CADDIS Volume 4: Data Analysis
Exploratory Data Analysis
- What is EDA?
- Mapping Data
Author: M. McManus
Mapping Data: Spatial Analysis and GIS
An important step of a causal analysis is to define and map the spatial extent, or geographical area, of your study area. A map of the study area can help identify other sources of data, facilitate exploratory data analysis, and highlight samples in which spatial autocorrelation may be an issue. Being able to combine data from many different sources is both a strength and a weakness of using a geographical information system (GIS) to produce a map (Waller and Gotway 2004). Brewer (2006) provides some basic principles for mapping data in GIS. Some common questions to ask when mapping your study area include:
1. In what watershed does the study occur?
The Watershed Boundary Dataset (WBD) provided by U.S. Department of Agriculture’s National Resources Conservation Service on the Geospatial Data Gateway contains the hierarchy and areas for the six nested levels of hydrologic units (region, subregion, basin, subbasin, watershed, and subwatershed). The numbering scheme for the hydrologic units increases by two digits per level, beginning with a two digit hydrologic unit for region and ending with a twelve digit hydrologic unit for subwatershed. The WBD also describes different types of hydrological modification, such as stormwater ditches, levees, navigation canals, at the watershed and subwatershed scales, and such modifications may be candidate causes to consider in the analysis.
2. What rivers and streams flow through the study area?
The NHDPlus is a geospatial dataset providing the locations for streams and rivers, and incorporating elements from the National Hydrography Dataset (NHD), the National Elevation Dataset (NED), the National Land Cover Dataset (NLCD), and the WBD. The U.S. Geological Survey web site StreamStats provides stream-flow statistics and drainage-basin characteristics.
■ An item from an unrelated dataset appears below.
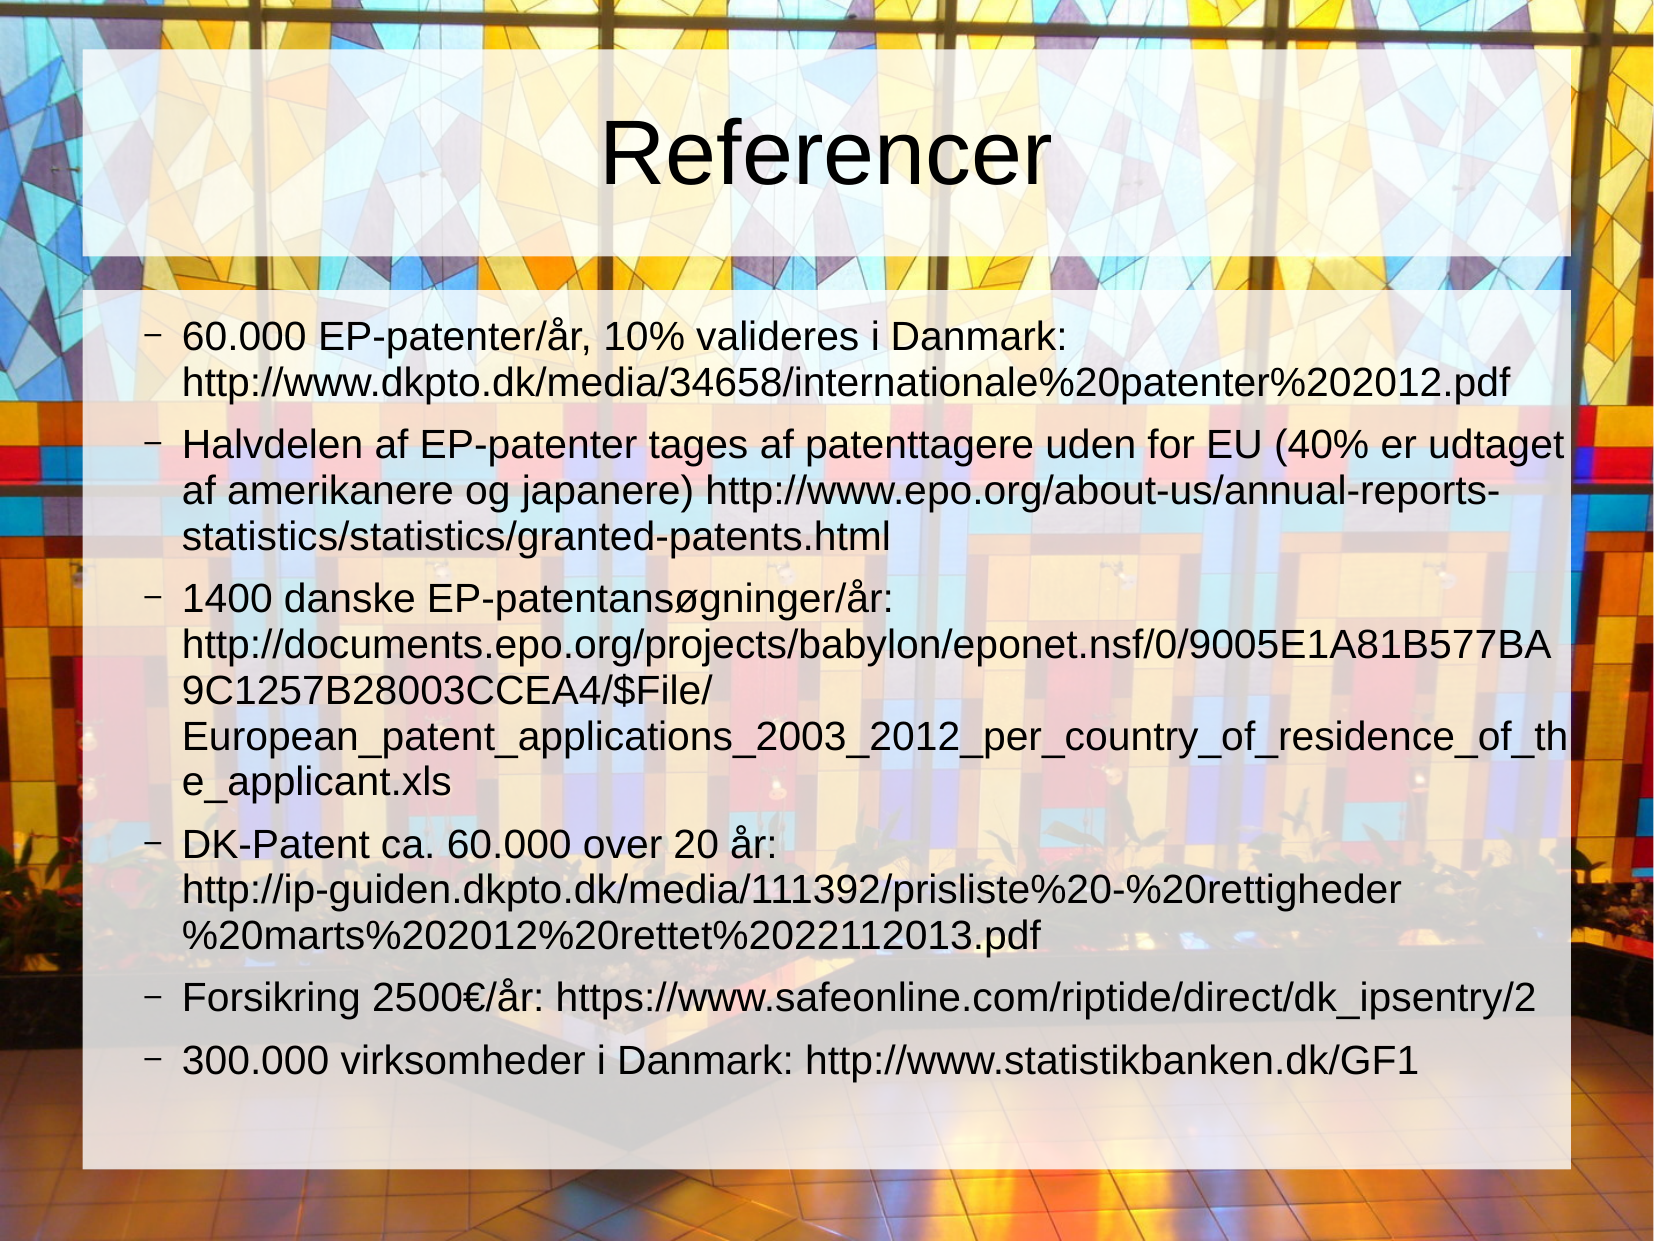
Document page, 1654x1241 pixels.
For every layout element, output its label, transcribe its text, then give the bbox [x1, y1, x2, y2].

3. In what ecoregion does the study area occur?
An ecoregion is an area with environmental resources that are similar such as vegetation, climate, soils, and geological substrate. Regions with similar topography, climate, and geology are expected to have water bodies that are similar in hydrology and water chemistry. Knowing the ecoregion may allow you to compare the measurements in your study area to measurements from other water bodies in a relevant region or to select the data to be included in exposure-response modeling. Descriptions of the ecoregions and data on ecoregions can be downloaded at the National Atlas web site.
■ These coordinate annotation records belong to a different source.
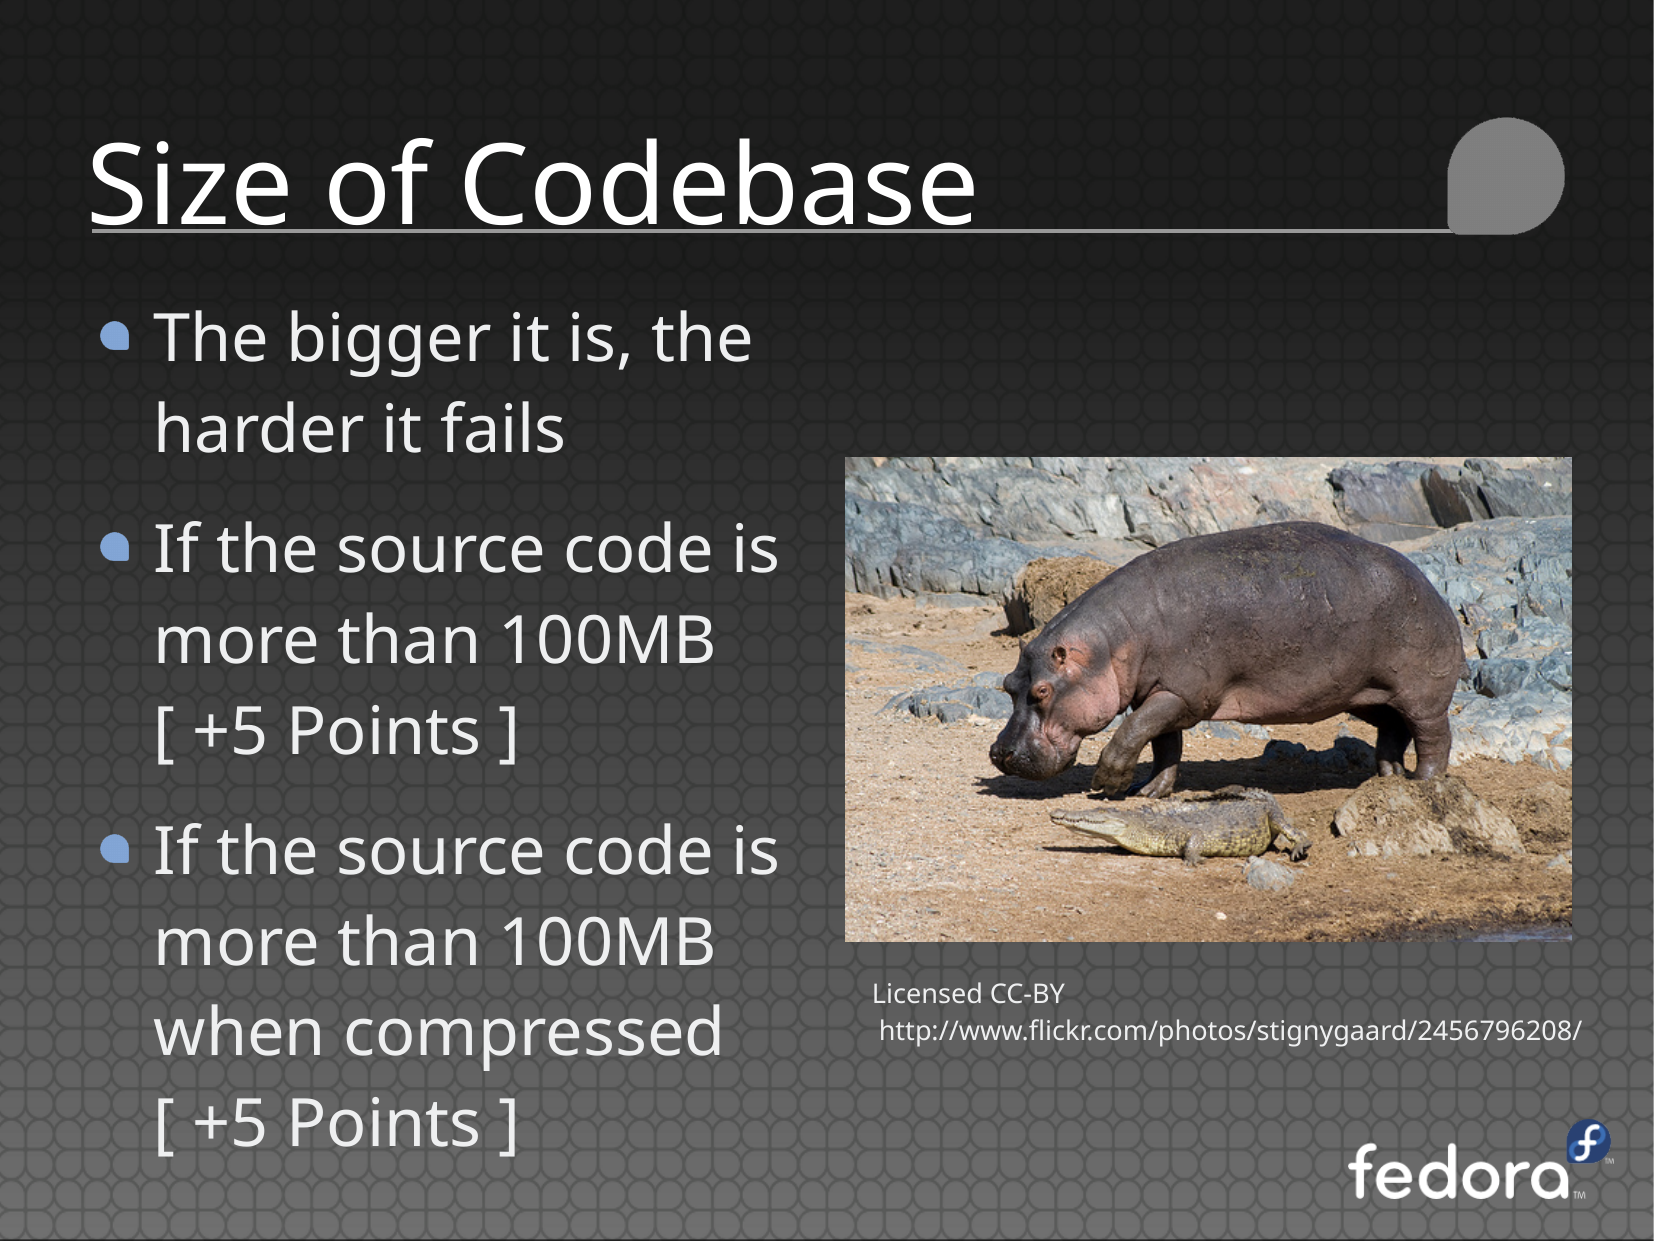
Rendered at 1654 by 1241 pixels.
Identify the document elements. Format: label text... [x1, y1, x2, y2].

picture [0, 0, 1654, 1241]
text_box Licensed CC-BY http://www.flickr.com/photos/stignygaard/2456796208/ [870, 967, 1585, 1046]
title Size of Codebase [86, 112, 1576, 249]
list The bigger it is, the harder it fails If the source code is more than 100MB [ +5 Points ] If the source code is more than 100MB when compressed [ +5 Points ] [82, 290, 809, 1109]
4. What administrative boundaries occur in the study area?
The Topographically Integrated Geographic Encoding and Reference (TIGER) data provided by the U.S. Bureau of Census contains county, metropolitan, and urban areas, and the Census Bureau’s demographic data can be linked to the geographic data. Other datasets, such as transportation networks and the National Wetlands Inventory, are available at GOS-Geospatial One Stop .
5. Can water quality monitoring sites from the case be mapped?
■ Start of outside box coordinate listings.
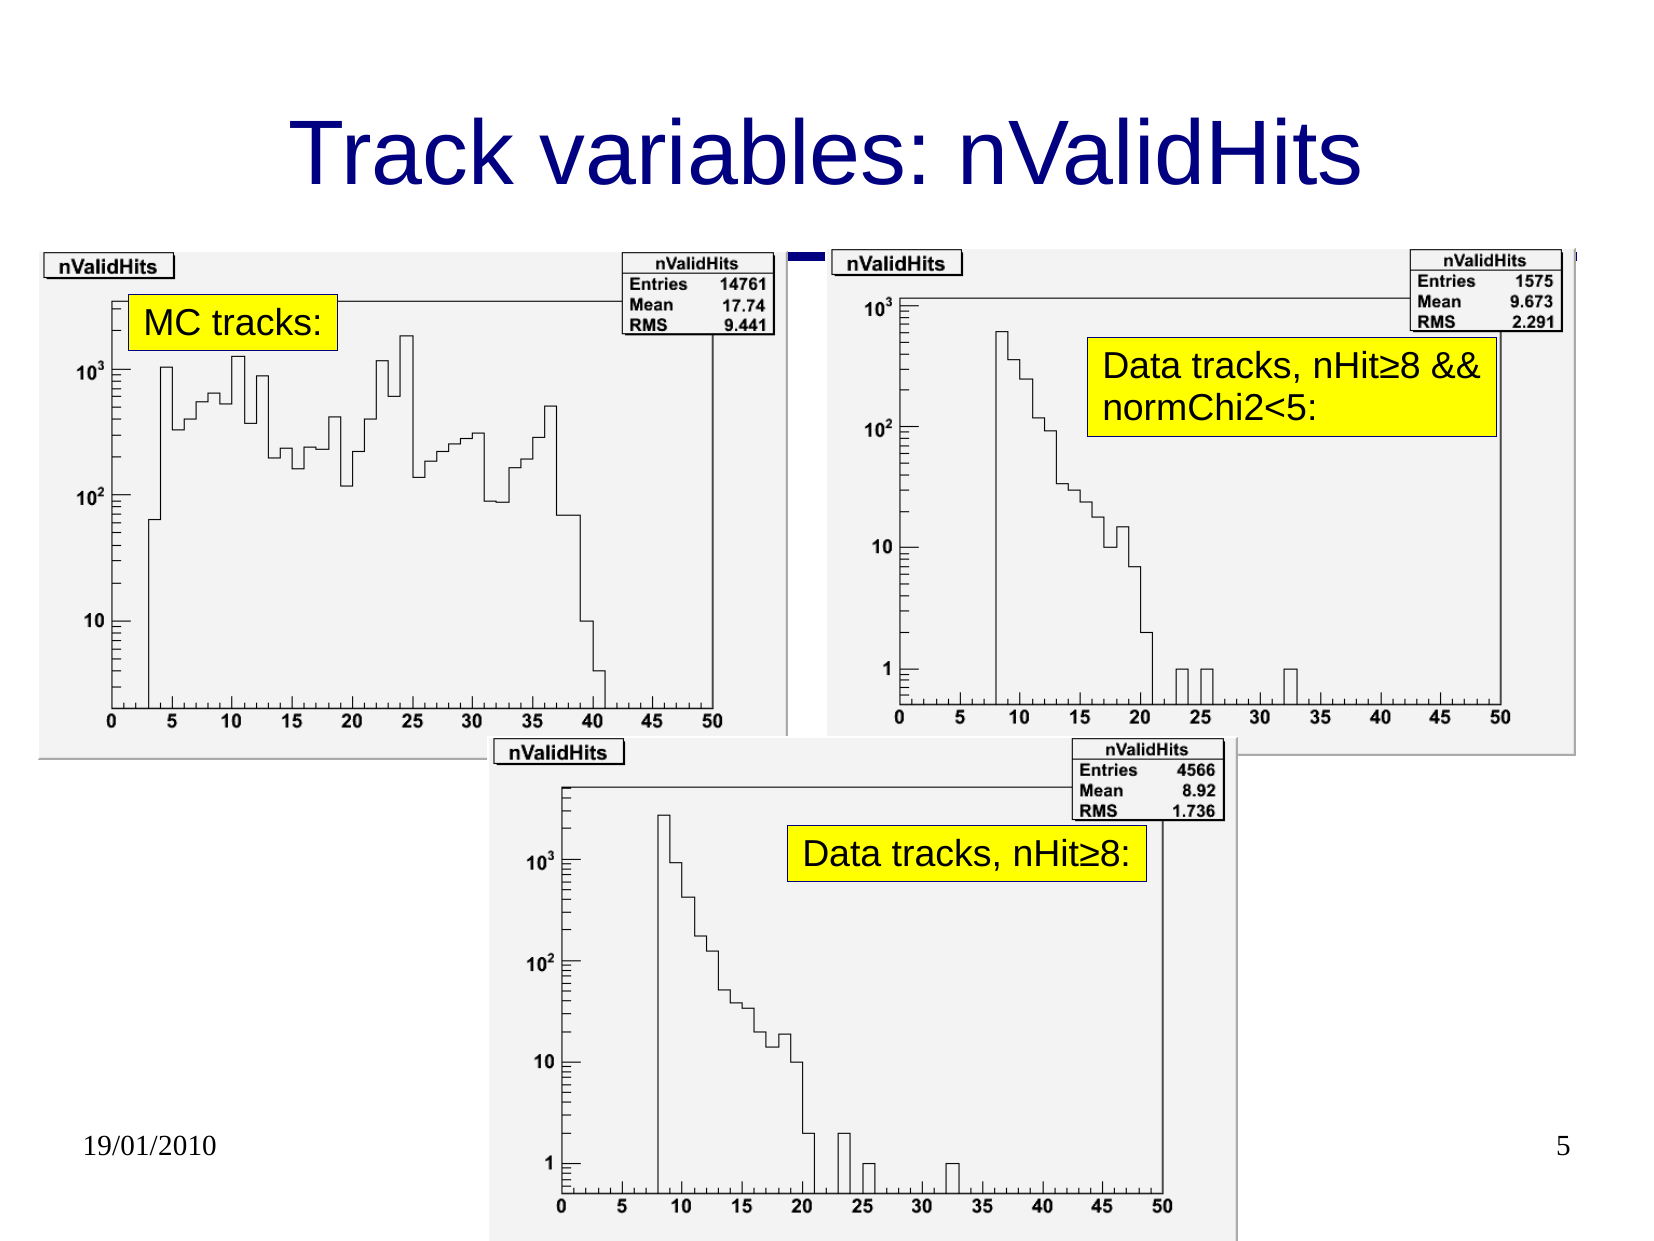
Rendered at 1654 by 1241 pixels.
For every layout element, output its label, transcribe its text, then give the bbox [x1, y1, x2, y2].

text_box Data tracks, nHit≥8 && normChi2<5: [1087, 337, 1497, 437]
text_box Data tracks, nHit≥8: [787, 825, 1147, 882]
picture [37, 247, 1576, 1241]
title Track variables: nValidHits [82, 56, 1571, 250]
text_box MC tracks: [128, 294, 338, 351]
Other sources for spatial data include state environmental protection agencies and state natural resource agencies. Metadata for these spatial datasets should include information on the coordinate system, spatial extent, and descriptions of the variables, how and when the data were collected, and contact information for the creators and managers of the data.
6. What software are available?
A variety of Geographical Information Systems (GIS) software can be used, and some of these include ArcMap (ESRI - The GIS Software Leader ), R (CRAN Task View: Analysis of Spatial Data ), MapWindow (MapWindow Open Source GIS ), and the Geographic Resources Analysis Support System (GRASS GIS ). Analysts handling spatial data will need to have a working knowledge of GIS software so that they can perform basic GIS operations such as a spatial query, layering of several different spatial datasets, and buffering. Waller and Gotway (2004) cover some of the fundamentals of using GIS.
Norton et al. (2002) and Cormier et al. (2002) performed a causal analysis on the Little Sicoto River, near Marion, Ohio, and we have updated that map (Figure 1) using some of the GIS datasets described above. Besides data on location, these shapefiles also contain other information that may be helpful for causal analysis. For example, the NHD dataset contains the reach code, or reach address. The reach code consists of the 8-digit hydrologic unit number followed by a 6-digit arbitrarily assigned sequence of numbers. This reach code is referenced in data provided by other U.S. EPA programs, such as Impaired Waters and Fish Consumption Advisories (the Reach Address Database). One can also obtain the location and information about facilities and sites in relevant subwatersheds that are subject to environmental regulation from the U.S. EPA Geospatial Data Access Project. For the Little Scioto, the City of Marion’s wastewater treatment plant was identified as a relevant point source using this dataset. Finally, the locations of recent samples collected by the Ohio EPA were added to the map.